- _Required action_
Give back the entire listing that follows, exactly.

- _Given information_
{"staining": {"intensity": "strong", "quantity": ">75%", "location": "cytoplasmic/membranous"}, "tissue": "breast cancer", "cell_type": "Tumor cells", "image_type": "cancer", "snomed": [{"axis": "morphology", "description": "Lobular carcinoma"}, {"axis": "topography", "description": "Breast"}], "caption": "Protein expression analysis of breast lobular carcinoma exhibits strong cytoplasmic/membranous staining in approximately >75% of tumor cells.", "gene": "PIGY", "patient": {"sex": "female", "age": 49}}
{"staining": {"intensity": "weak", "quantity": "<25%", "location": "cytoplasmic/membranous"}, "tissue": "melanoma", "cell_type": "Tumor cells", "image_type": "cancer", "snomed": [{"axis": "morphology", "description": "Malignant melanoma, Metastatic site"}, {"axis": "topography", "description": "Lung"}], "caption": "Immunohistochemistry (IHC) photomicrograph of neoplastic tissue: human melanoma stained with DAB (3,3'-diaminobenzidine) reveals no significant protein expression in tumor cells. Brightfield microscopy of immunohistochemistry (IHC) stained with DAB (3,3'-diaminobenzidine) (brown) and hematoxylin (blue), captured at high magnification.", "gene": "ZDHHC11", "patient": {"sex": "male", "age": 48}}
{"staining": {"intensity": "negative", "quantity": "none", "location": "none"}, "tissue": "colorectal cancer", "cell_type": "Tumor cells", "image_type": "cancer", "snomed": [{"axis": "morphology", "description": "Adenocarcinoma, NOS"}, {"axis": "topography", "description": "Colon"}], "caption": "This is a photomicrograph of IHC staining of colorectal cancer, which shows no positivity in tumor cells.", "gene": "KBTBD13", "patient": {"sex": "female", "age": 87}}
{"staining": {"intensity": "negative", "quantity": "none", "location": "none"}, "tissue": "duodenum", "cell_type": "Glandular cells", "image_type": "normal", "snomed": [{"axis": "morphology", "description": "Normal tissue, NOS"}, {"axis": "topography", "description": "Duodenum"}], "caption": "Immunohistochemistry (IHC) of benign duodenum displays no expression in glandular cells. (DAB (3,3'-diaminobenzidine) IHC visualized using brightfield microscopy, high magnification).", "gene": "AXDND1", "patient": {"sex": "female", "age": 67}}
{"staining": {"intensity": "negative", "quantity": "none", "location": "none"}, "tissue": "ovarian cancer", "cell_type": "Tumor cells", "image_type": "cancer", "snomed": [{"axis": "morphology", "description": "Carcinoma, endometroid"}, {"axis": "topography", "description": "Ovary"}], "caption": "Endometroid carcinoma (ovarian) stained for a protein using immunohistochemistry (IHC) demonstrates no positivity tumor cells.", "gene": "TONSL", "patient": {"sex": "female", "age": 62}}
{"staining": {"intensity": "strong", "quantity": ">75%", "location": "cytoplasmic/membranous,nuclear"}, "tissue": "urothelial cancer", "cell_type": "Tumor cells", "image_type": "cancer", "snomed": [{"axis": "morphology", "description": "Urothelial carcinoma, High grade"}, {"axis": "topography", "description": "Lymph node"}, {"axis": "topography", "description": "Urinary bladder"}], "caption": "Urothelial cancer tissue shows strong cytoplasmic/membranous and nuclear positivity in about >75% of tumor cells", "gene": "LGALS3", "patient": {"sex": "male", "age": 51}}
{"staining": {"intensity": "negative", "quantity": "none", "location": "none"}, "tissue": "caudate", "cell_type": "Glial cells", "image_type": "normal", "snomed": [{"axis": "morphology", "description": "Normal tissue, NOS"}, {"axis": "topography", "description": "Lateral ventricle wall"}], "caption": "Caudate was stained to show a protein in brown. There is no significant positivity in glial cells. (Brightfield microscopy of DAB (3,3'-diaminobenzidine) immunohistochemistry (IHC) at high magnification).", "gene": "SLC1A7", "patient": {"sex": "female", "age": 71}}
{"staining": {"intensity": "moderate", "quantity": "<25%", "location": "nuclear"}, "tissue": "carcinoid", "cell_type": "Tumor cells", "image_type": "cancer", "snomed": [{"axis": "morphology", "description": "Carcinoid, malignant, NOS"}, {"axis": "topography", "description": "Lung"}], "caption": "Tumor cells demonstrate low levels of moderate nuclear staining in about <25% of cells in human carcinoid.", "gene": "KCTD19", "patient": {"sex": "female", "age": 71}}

- _Exercise response_
{"staining": {"intensity": "strong", "quantity": ">75%", "location": "cytoplasmic/membranous"}, "tissue": "breast cancer", "cell_type": "Tumor cells", "image_type": "cancer", "snomed": [{"axis": "morphology", "description": "Lobular carcinoma"}, {"axis": "topography", "description": "Breast"}], "caption": "Protein expression analysis of breast lobular carcinoma exhibits strong cytoplasmic/membranous staining in approximately >75% of tumor cells.", "gene": "PIGY", "patient": {"sex": "female", "age": 49}}
{"staining": {"intensity": "weak", "quantity": "<25%", "location": "cytoplasmic/membranous"}, "tissue": "melanoma", "cell_type": "Tumor cells", "image_type": "cancer", "snomed": [{"axis": "morphology", "description": "Malignant melanoma, Metastatic site"}, {"axis": "topography", "description": "Lung"}], "caption": "Immunohistochemistry (IHC) photomicrograph of neoplastic tissue: human melanoma stained with DAB (3,3'-diaminobenzidine) reveals no significant protein expression in tumor cells. Brightfield microscopy of immunohistochemistry (IHC) stained with DAB (3,3'-diaminobenzidine) (brown) and hematoxylin (blue), captured at high magnification.", "gene": "ZDHHC11", "patient": {"sex": "male", "age": 48}}
{"staining": {"intensity": "negative", "quantity": "none", "location": "none"}, "tissue": "colorectal cancer", "cell_type": "Tumor cells", "image_type": "cancer", "snomed": [{"axis": "morphology", "description": "Adenocarcinoma, NOS"}, {"axis": "topography", "description": "Colon"}], "caption": "This is a photomicrograph of IHC staining of colorectal cancer, which shows no positivity in tumor cells.", "gene": "KBTBD13", "patient": {"sex": "female", "age": 87}}
{"staining": {"intensity": "negative", "quantity": "none", "location": "none"}, "tissue": "duodenum", "cell_type": "Glandular cells", "image_type": "normal", "snomed": [{"axis": "morphology", "description": "Normal tissue, NOS"}, {"axis": "topography", "description": "Duodenum"}], "caption": "Immunohistochemistry (IHC) of benign duodenum displays no expression in glandular cells. (DAB (3,3'-diaminobenzidine) IHC visualized using brightfield microscopy, high magnification).", "gene": "AXDND1", "patient": {"sex": "female", "age": 67}}
{"staining": {"intensity": "negative", "quantity": "none", "location": "none"}, "tissue": "ovarian cancer", "cell_type": "Tumor cells", "image_type": "cancer", "snomed": [{"axis": "morphology", "description": "Carcinoma, endometroid"}, {"axis": "topography", "description": "Ovary"}], "caption": "Endometroid carcinoma (ovarian) stained for a protein using immunohistochemistry (IHC) demonstrates no positivity tumor cells.", "gene": "TONSL", "patient": {"sex": "female", "age": 62}}
{"staining": {"intensity": "strong", "quantity": ">75%", "location": "cytoplasmic/membranous,nuclear"}, "tissue": "urothelial cancer", "cell_type": "Tumor cells", "image_type": "cancer", "snomed": [{"axis": "morphology", "description": "Urothelial carcinoma, High grade"}, {"axis": "topography", "description": "Lymph node"}, {"axis": "topography", "description": "Urinary bladder"}], "caption": "Urothelial cancer tissue shows strong cytoplasmic/membranous and nuclear positivity in about >75% of tumor cells", "gene": "LGALS3", "patient": {"sex": "male", "age": 51}}
{"staining": {"intensity": "negative", "quantity": "none", "location": "none"}, "tissue": "caudate", "cell_type": "Glial cells", "image_type": "normal", "snomed": [{"axis": "morphology", "description": "Normal tissue, NOS"}, {"axis": "topography", "description": "Lateral ventricle wall"}], "caption": "Caudate was stained to show a protein in brown. There is no significant positivity in glial cells. (Brightfield microscopy of DAB (3,3'-diaminobenzidine) immunohistochemistry (IHC) at high magnification).", "gene": "SLC1A7", "patient": {"sex": "female", "age": 71}}
{"staining": {"intensity": "moderate", "quantity": "<25%", "location": "nuclear"}, "tissue": "carcinoid", "cell_type": "Tumor cells", "image_type": "cancer", "snomed": [{"axis": "morphology", "description": "Carcinoid, malignant, NOS"}, {"axis": "topography", "description": "Lung"}], "caption": "Tumor cells demonstrate low levels of moderate nuclear staining in about <25% of cells in human carcinoid.", "gene": "KCTD19", "patient": {"sex": "female", "age": 71}}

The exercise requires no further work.